Sharing my learnings from the book, Lifespan by David Sinclair & Matthew LaPlante
Lifespan by David Sinclair & Matthew LaPlante
As cells age, they become larger and less capable of reproduction, undergoing changes that eventually result in the loss of cellular identity. For years, scientists have argued about why these changes occur, but popular opinion has coalesced around nine “hallmarks of aging.” But are these hallmarks a cause or a symptom?
In his new book, Lifespan, David Sinclair has proposed a radical new theory of aging, suggesting that the aging hallmarks are symptoms of epigenetic changes that occur over time, but that the original genetic code remains very much intact.
If we can reset the code, can we slow, stop or even reverse aging? Sinclair believes we can.
- we are moving closer to a world in which aging will be optional. A world in which it will be up to us, and not the processes of aging, to determine the limits of our lifespans. Soon, we’ll be able to live healthy lives for far longer.
- Recent breakthroughs in genetics show that aging actually is a disease. Not only that, it’s a disease that’s potentially curable, and eliminating it would add years to our lifespans. Without the symptoms of aging to deal with, the quality of our newly extended lives would be improved immensely.
- The freshwater polyp Hydra vulgaris – a small water-dwelling organism – has long fascinated geneticists. Why? It’s evolved to resist biological senescence. This is the slow deterioration of function that occurs when cells that have stopped dividing accumulate in an organism. It’s also, essentially, the cause of aging.
- Humans now exhibit a more evolved version of this survival circuit, but its basic function is the same: to repair DNA and prevent the loss of genetic information that causes cells to stop replicating, become senescent and contribute to the aging process. In this sense, we’re hardwired to avoid senescence.
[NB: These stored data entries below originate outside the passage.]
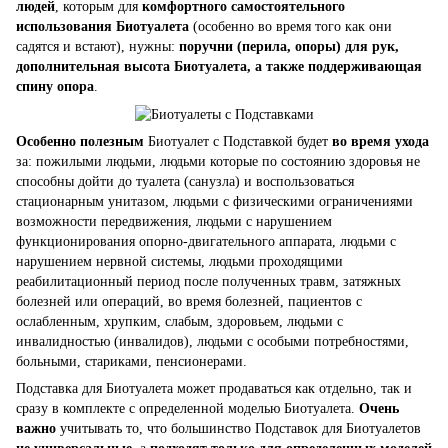
людей
, которым для
комфортного самостоятельного
использования Биотуалета
(особенно во время того как они
садятся и встают), нужны:
поручни (перила, опоры) для рук,
дополнительная высота Биотуалета, а также поддерживающая
спину опора
.
Особенно полезным
Биотуалет с Подставкой будет
во время ухода
за: пожилыми людьми, людьми которые по состоянию здоровья не
способны дойти до туалета (санузла) и воспользоваться
стационарным унитазом, людьми с физическими ограничениями
возможности передвижения, людьми с нарушением
функционирования опорно-двигательного аппарата, людьми с
нарушением нервной системы, людьми проходящими
реабилитационный период после полученных травм, затяжных
болезней или операций, во время болезней, пациентов с
ослабленным, хрупким, слабым, здоровьем, людьми с
инвалидностью (инвалидов), людьми с особыми потребностями,
больными, стариками, пенсионерами.
Подставка для Биотуалета может продаваться как отдельно, так и
сразу в комплекте с определенной моделью Биотуалета.
Очень
важно
учитывать то, что большинство Подставок для Биотуалетов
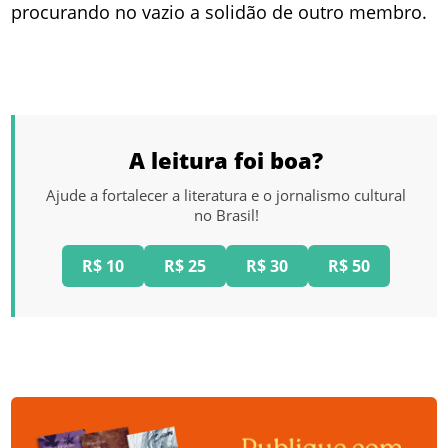
procurando no vazio a solidão de outro membro.
A leitura foi boa?
Ajude a fortalecer a literatura e o jornalismo cultural
no Brasil!
R$ 10
R$ 25
R$ 30
R$ 50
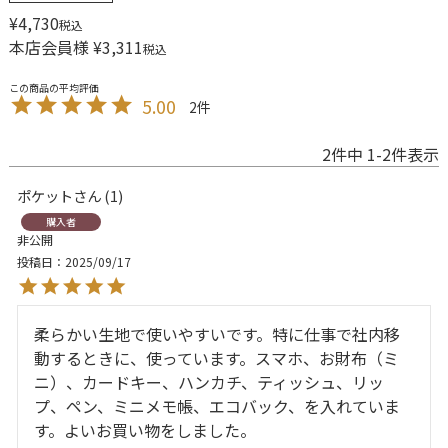
¥
4,730
税込
本店会員様
¥
3,311
税込
5.00
2
2
件中
1
-
2
件表示
ポケット
1
購入者
非公開
投稿日
2025/09/17
柔らかい生地で使いやすいです。特に仕事で社内移
動するときに、使っています。スマホ、お財布（ミ
ニ）、カードキー、ハンカチ、ティッシュ、リッ
プ、ペン、ミニメモ帳、エコバック、を入れていま
す。よいお買い物をしました。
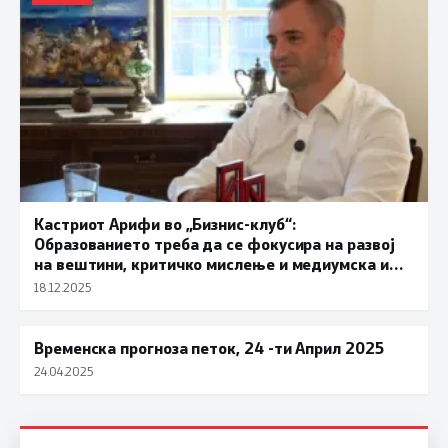
Кастриот Арифи во „Бизнис-клуб“:
Образованието треба да се фокусира на развој
на вештини, критичко мислење и медиумска и
дигитална писменост
18.12.2025
Временска прогноза петок, 24 -ти Април 2025
ВРЕМЕ
24.04.2025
So, why aren’t we immortal? The answer to this question lies in that very same survival circuit.
- longevity genes” like sirtuin genes are tremendously important in the fight against aging. The flip side is that when they don’t function correctly, they can also cause aging. That’s because when sirtuins are mobilized to respond to emergencies, they don’t always find their way back to their rightful place inside their cell. They can turn into unregulated agents, switching off genes that should be switched on, and vice versa. When sirtuins go rogue, they contribute to the loss of cellular information that causes aging.
- Thanks to the Information Theory of Aging, researchers are not only grasping the root cause of aging. They’re also coming closer to developing an effective cure
- You can help your longevity genes fight aging.
- Plant-based proteins deliver just enough amino acids to maintain healthy bodily functions while still keeping the body in a state of desirable stress: cells are under enough stress that the survival instinct to repair and preserve DNA stays active without reaching a state of emergency where overall health and function is compromised.
- fasting is another simple way to create the desirable stress that mobilizes the longevity genes without sending them into overdrive.
- A cure for aging may be closer than we think.
- One potential cure has its origins in Rapa Nui, the island off the coast of Chile, more commonly known in the West as Easter Island. In the 1960s, a team of scientists discovered a new type of bacteria in the soil under one of the island’s famous head statues. It was found to contain an antifungal compound which was subsequently named rapamycin. Initially used as an immune suppressor that prevented the bodies of organ-transplant recipients from rejecting their new organs, rapamycin has since been discovered to have life-extending potential.
- there’s another anti-aging wonder drug that’s already being prescribed, albeit as a treatment for diabetes rather than an antidote for aging. It’s called metformin, and it’s derived from goat’s rue, a type of wildflower. Studies have found that metformin activates AMPK, an enzyme which in turn restores mitochondrial activity. The mitochondria are tiny organelles in the cell that transform nutrients into energy.
- In the meantime, researchers are also waging war against aging on a different front – by targeting senescent cells, or as they’re also known; zombie cells. What’s the solution to this plague of zombie cells? It’s complicated. We need to terminate the senescent cells without damaging the remainder of our delicate cellular ecosystems. Senolytics, an emergent class of pharmaceuticals, might be up to the task.
- There is an aging reset button! Thanks to experiments in cloning, we now also know that not only is this original information locked somewhere inside our DNA, it can also potentially be unlocked. Japanese scientist Shinya Yamanaka may have already discovered the key. Yamanaka has isolated four genes that can be induced to transform into pluripotent stem cells, or young cells that haven’t yet been assigned a function by the epigenome. These four genes, now known as Yamanaka factors, can be reset to perform any function in the body – and researchers at Harvard say they’ve already seen promising results from reprogramming Yamanaka genes in mice.
- Of the 100 billion humans who have at one time lived on our planet, only one is recorded to have lived past the age of 120 – Jeanne Calment of France. So while Jeanne Calment is regarded as an outlier today, it may soon be commonplace for humans to survive to 122 and beyond.